Saved data entries
· · · · ·
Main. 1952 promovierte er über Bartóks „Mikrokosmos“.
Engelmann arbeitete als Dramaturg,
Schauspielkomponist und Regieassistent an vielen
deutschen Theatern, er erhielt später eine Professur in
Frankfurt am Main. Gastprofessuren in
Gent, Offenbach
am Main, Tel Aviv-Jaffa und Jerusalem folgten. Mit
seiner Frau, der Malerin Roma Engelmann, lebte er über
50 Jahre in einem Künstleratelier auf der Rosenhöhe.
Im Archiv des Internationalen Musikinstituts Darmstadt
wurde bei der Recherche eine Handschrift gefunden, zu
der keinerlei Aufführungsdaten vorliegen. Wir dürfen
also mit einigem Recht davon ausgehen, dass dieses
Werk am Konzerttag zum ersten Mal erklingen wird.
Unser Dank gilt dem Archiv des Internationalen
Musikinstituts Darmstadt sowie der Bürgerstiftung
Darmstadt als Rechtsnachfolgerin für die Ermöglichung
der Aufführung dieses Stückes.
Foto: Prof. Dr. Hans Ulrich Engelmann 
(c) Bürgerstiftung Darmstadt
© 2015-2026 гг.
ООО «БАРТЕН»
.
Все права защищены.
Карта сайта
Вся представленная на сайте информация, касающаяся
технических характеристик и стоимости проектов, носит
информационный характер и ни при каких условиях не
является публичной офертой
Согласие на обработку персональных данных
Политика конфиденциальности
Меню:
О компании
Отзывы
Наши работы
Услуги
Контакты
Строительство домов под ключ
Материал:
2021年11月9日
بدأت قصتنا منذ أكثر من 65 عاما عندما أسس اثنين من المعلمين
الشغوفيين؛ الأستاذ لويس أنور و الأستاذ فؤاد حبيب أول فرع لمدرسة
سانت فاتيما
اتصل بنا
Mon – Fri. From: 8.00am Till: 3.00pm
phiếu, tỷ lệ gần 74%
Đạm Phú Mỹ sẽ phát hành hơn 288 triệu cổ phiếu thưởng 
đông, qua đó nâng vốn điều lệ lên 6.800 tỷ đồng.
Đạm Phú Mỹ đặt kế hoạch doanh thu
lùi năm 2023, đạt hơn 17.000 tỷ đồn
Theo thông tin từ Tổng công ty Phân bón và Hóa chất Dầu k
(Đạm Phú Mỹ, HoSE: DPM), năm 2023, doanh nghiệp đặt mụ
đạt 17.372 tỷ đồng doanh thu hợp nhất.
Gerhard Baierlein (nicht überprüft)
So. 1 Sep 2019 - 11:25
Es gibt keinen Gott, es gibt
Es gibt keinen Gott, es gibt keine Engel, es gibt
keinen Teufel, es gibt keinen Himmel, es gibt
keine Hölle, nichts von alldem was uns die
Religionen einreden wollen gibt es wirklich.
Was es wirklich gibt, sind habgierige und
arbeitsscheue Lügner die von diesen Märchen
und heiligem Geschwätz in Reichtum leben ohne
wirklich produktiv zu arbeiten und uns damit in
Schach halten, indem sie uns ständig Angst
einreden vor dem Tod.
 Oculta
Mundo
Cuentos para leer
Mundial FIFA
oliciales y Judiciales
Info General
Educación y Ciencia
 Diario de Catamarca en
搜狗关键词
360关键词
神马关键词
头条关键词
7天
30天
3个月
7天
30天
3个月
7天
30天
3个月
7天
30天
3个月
· · · · ·
→ **How to complete this task**: Which lines run from the one holding "wurde bei der" through the one holding "Unser Dank gilt" in the records above? Repeat them exactly, both included, and nothing more.

→ **Reply to the exercise**:
wurde bei der Recherche eine Handschrift gefunden, zu
der keinerlei Aufführungsdaten vorliegen. Wir dürfen
also mit einigem Recht davon ausgehen, dass dieses
Werk am Konzerttag zum ersten Mal erklingen wird.
Unser Dank gilt dem Archiv des Internationalen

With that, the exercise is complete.